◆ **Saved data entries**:
■ ■ ■

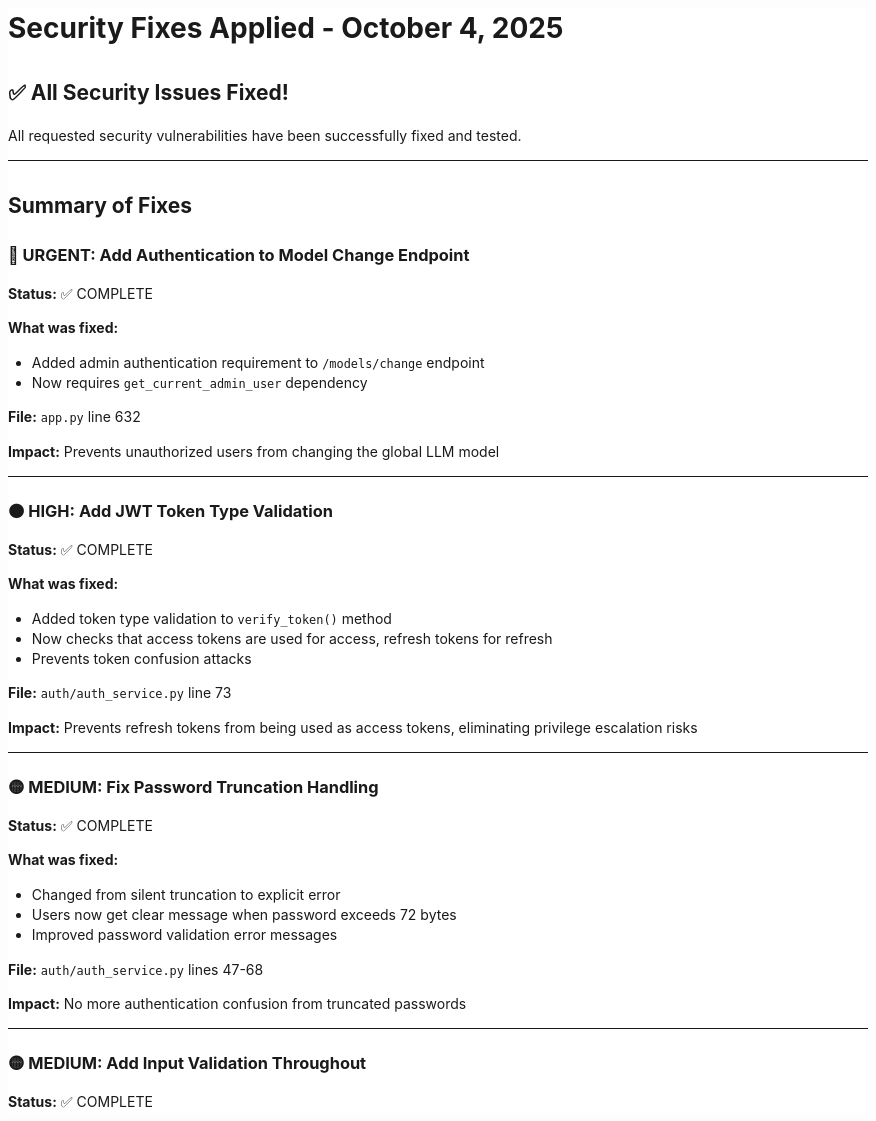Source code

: # Security Fixes Applied - October 4, 2025

## ✅ All Security Issues Fixed!

All requested security vulnerabilities have been successfully fixed and tested.

---

## Summary of Fixes

### 🔴 URGENT: Add Authentication to Model Change Endpoint
**Status:** ✅ COMPLETE

**What was fixed:**
- Added admin authentication requirement to `/models/change` endpoint
- Now requires `get_current_admin_user` dependency

**File:** `app.py` line 632

**Impact:** Prevents unauthorized users from changing the global LLM model

---

### 🟠 HIGH: Add JWT Token Type Validation
**Status:** ✅ COMPLETE

**What was fixed:**
- Added token type validation to `verify_token()` method
- Now checks that access tokens are used for access, refresh tokens for refresh
- Prevents token confusion attacks

**File:** `auth/auth_service.py` line 73

**Impact:** Prevents refresh tokens from being used as access tokens, eliminating privilege escalation risks

---

### 🟡 MEDIUM: Fix Password Truncation Handling
**Status:** ✅ COMPLETE

**What was fixed:**
- Changed from silent truncation to explicit error
- Users now get clear message when password exceeds 72 bytes
- Improved password validation error messages

**File:** `auth/auth_service.py` lines 47-68

**Impact:** No more authentication confusion from truncated passwords

---

### 🟡 MEDIUM: Add Input Validation Throughout
**Status:** ✅ COMPLETE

■ ■ ■

◆ **WORK ORDER**: In the entries above, restate word for word the lines between the one holding "- Added token" and the one holding "- Changed from", inclusive, and nothing besides.

◆ **EXERCISE RESULT**:
- Added token type validation to `verify_token()` method
- Now checks that access tokens are used for access, refresh tokens for refresh
- Prevents token confusion attacks

**File:** `auth/auth_service.py` line 73

**Impact:** Prevents refresh tokens from being used as access tokens, eliminating privilege escalation risks

---

### 🟡 MEDIUM: Fix Password Truncation Handling
**Status:** ✅ COMPLETE

**What was fixed:**
- Changed from silent truncation to explicit error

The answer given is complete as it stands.